Oil was recovered in Antelope1, but at a depth where porosity and permeability were insufficient for it to flow in commercial quantities. The payzone at Antelope2 is situated lower, so the chances of recoverability are higher.

But even without a commercial oil leg, there is every reason to be excited about InterOil's prospects, as one can read in the very thorough report from Morgan Stanley, which was titled
Major Transformation Going Unnoticed
And indeed, comparing it with other projects in the region InterOil's metrics came out on top, according to Morgan Stanley.

It's break-even price is $3.70 per Mcf, while that of the rival Exxon/OilSearch project is $5.01, and the Australian projects have a break-even price between $6-8 per Mcf.

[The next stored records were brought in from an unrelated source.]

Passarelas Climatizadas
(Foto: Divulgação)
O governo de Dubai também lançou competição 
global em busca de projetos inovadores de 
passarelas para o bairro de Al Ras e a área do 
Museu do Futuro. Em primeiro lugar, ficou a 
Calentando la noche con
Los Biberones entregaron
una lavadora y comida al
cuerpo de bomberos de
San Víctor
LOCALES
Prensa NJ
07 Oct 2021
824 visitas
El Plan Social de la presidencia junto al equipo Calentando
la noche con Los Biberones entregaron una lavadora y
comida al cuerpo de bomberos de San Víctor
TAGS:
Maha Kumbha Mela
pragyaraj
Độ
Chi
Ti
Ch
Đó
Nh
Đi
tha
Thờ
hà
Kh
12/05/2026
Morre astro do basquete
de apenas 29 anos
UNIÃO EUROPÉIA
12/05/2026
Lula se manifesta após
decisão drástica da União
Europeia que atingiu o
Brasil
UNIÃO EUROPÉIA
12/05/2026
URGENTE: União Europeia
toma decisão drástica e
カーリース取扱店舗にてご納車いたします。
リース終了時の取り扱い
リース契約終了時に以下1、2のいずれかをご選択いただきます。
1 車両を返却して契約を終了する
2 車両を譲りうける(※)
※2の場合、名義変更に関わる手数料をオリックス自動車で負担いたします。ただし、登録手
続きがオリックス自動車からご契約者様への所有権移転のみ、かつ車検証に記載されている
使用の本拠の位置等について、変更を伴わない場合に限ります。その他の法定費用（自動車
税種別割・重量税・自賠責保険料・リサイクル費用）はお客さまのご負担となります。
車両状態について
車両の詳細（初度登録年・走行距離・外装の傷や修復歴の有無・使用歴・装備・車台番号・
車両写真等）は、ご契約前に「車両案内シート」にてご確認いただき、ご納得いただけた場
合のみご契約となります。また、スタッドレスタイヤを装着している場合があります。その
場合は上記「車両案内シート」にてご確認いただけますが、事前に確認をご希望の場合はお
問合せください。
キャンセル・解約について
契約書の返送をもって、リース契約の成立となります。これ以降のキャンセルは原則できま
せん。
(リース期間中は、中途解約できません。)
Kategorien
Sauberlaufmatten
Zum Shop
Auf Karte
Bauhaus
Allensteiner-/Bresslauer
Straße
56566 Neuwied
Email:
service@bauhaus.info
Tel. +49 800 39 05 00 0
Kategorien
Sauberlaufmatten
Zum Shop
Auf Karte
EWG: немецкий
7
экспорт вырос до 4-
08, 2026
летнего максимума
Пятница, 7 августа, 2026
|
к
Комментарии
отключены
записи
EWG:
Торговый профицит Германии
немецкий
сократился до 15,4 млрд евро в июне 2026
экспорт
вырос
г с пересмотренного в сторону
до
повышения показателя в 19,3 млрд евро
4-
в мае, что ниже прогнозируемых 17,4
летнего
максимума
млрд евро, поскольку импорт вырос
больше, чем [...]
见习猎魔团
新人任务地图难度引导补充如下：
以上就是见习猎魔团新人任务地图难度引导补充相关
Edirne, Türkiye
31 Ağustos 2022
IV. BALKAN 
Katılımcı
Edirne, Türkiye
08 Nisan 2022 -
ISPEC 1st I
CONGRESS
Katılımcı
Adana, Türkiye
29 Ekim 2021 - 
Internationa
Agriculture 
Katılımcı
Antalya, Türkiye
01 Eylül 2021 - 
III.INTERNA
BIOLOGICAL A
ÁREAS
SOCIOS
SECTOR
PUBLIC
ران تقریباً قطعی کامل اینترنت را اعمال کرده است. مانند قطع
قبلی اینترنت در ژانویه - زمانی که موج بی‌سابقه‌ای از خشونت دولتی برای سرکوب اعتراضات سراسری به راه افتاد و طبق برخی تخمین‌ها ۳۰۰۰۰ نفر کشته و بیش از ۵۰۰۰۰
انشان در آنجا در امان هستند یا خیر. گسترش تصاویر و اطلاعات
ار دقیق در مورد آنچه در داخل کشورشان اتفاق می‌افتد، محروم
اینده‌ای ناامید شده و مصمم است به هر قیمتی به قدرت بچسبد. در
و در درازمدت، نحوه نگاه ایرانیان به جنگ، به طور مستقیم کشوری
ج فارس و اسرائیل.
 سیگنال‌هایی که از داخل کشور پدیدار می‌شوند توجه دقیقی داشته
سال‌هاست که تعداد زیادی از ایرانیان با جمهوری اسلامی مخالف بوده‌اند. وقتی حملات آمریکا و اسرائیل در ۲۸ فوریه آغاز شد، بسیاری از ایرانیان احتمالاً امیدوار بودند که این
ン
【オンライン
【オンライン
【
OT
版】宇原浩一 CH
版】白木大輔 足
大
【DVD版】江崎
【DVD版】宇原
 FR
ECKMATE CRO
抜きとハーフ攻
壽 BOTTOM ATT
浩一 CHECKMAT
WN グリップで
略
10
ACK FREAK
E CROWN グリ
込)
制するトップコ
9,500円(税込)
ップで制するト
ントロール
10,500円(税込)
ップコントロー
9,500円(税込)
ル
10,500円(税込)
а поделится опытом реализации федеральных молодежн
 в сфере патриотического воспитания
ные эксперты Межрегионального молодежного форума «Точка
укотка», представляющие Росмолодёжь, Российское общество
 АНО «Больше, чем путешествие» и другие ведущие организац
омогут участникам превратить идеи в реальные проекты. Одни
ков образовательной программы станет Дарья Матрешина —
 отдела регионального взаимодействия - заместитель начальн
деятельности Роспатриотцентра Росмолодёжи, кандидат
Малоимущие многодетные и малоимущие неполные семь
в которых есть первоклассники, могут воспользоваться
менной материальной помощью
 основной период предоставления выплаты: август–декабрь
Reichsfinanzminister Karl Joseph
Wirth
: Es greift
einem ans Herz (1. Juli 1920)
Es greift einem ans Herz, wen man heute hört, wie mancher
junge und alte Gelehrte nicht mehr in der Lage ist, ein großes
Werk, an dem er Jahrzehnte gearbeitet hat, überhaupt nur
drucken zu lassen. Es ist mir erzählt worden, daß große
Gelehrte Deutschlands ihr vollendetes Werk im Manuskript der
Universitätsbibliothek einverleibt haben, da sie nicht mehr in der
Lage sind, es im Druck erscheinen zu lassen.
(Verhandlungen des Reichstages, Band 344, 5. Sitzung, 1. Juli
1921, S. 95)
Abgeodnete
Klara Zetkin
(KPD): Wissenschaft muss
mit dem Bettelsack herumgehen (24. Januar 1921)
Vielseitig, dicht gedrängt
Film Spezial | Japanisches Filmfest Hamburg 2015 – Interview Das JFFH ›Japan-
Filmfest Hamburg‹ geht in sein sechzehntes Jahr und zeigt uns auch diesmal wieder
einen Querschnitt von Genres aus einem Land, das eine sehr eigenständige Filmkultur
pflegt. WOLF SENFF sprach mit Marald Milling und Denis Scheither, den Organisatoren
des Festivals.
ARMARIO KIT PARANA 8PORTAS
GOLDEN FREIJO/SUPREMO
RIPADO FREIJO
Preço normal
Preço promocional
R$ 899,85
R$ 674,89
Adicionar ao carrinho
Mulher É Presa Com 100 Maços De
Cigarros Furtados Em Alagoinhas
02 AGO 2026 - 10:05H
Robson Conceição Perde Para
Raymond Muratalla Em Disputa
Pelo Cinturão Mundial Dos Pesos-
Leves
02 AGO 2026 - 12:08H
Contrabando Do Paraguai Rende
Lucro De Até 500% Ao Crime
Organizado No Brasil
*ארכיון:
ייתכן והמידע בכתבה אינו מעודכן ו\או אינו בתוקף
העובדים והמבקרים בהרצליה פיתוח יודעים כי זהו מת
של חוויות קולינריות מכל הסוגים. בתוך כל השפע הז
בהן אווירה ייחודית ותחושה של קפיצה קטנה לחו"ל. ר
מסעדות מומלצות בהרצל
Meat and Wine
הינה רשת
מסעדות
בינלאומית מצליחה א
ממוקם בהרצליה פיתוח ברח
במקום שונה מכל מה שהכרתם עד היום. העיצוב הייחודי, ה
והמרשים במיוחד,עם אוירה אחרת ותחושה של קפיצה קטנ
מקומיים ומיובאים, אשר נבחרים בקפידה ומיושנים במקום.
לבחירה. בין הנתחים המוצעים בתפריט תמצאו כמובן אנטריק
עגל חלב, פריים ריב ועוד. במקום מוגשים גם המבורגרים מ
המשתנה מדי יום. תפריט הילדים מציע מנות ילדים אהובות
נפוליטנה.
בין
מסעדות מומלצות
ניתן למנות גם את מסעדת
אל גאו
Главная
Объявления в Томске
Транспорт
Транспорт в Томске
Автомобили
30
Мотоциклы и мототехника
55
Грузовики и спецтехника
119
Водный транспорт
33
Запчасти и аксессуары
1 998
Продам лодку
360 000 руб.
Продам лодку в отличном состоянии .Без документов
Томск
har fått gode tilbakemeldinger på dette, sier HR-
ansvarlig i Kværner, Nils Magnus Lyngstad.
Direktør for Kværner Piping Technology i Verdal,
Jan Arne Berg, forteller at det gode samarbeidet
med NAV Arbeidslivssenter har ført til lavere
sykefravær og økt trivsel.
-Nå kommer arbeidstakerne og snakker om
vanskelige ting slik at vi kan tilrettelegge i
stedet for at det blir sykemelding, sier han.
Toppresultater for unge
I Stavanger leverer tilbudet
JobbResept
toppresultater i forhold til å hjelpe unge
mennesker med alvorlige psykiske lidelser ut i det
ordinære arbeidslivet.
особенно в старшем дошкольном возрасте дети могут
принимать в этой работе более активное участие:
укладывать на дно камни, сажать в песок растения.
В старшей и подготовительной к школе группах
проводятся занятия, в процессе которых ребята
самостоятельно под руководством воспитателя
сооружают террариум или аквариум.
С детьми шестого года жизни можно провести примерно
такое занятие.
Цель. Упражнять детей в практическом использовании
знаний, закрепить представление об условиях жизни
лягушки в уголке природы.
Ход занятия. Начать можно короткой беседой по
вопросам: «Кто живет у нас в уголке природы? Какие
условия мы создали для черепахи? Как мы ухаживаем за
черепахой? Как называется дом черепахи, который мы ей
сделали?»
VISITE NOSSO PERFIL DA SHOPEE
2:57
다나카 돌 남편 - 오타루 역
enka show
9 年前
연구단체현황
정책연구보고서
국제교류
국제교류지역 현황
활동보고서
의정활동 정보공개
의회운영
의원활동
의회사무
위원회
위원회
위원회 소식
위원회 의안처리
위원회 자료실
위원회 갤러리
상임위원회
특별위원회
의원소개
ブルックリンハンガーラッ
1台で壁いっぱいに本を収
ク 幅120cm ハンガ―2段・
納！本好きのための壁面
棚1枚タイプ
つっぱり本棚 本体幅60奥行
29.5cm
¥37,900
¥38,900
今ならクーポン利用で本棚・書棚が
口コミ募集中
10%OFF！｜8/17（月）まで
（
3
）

The political delay in approving InterOil's LNG project seems therefore related to the threat the other LNG project on PNG (the Exxon/OilSearch project) seems to feel from the superior InterOil project.

But since Exxon/OilSearch has already sold out all it's gas in long-term supply contracts (averaging $12 per Mcf), the waiting is only for them to get their finances sorted out and take the final investment decision, which will happen before year-end.

So InterOil seems a bit of a victim of its own success, but not for long. Before that, possibly exciting news from Antelope2 can arrive any time now and deals relating to a stripping plant are likely in October.